● **YOUR GOAL**: If a line in the entries includes "grau", show that line.

● **SOURCE MATERIAL**:
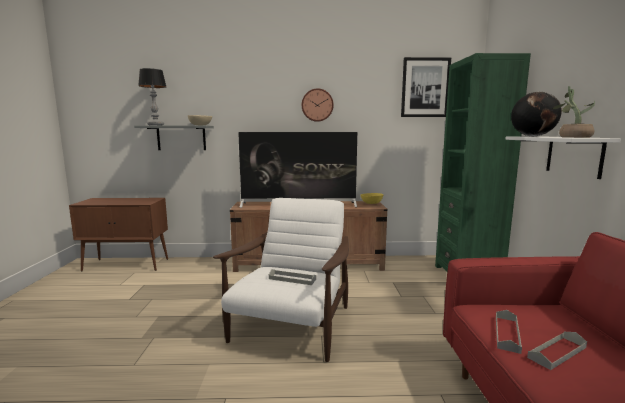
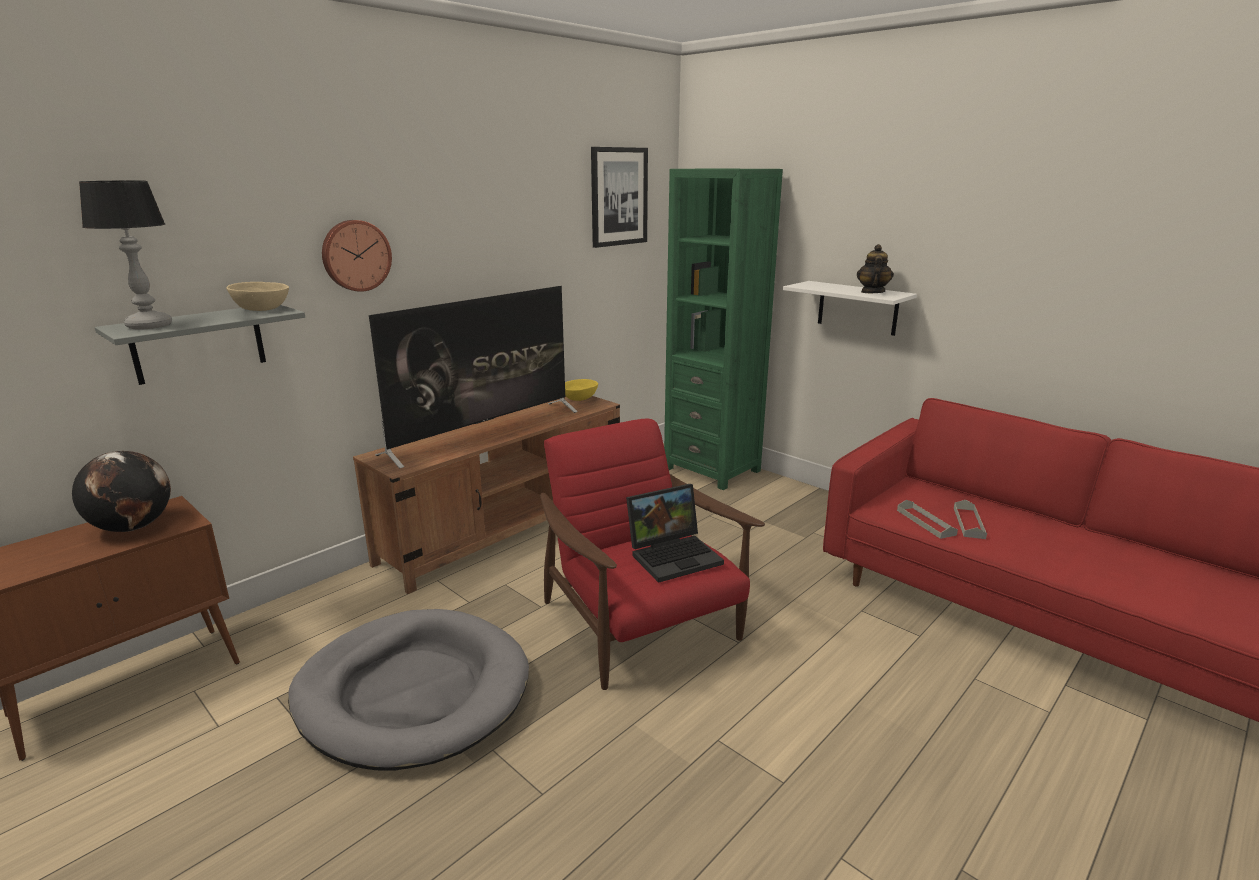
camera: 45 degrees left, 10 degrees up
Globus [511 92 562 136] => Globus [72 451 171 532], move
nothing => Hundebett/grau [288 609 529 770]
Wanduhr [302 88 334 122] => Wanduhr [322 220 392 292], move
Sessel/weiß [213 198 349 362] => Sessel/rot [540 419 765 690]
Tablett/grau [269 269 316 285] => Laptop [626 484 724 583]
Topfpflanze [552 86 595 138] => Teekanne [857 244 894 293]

● **TASK RESPONSE**:
nothing => Hundebett/grau [288 609 529 770]
Tablett/grau [269 269 316 285] => Laptop [626 484 724 583]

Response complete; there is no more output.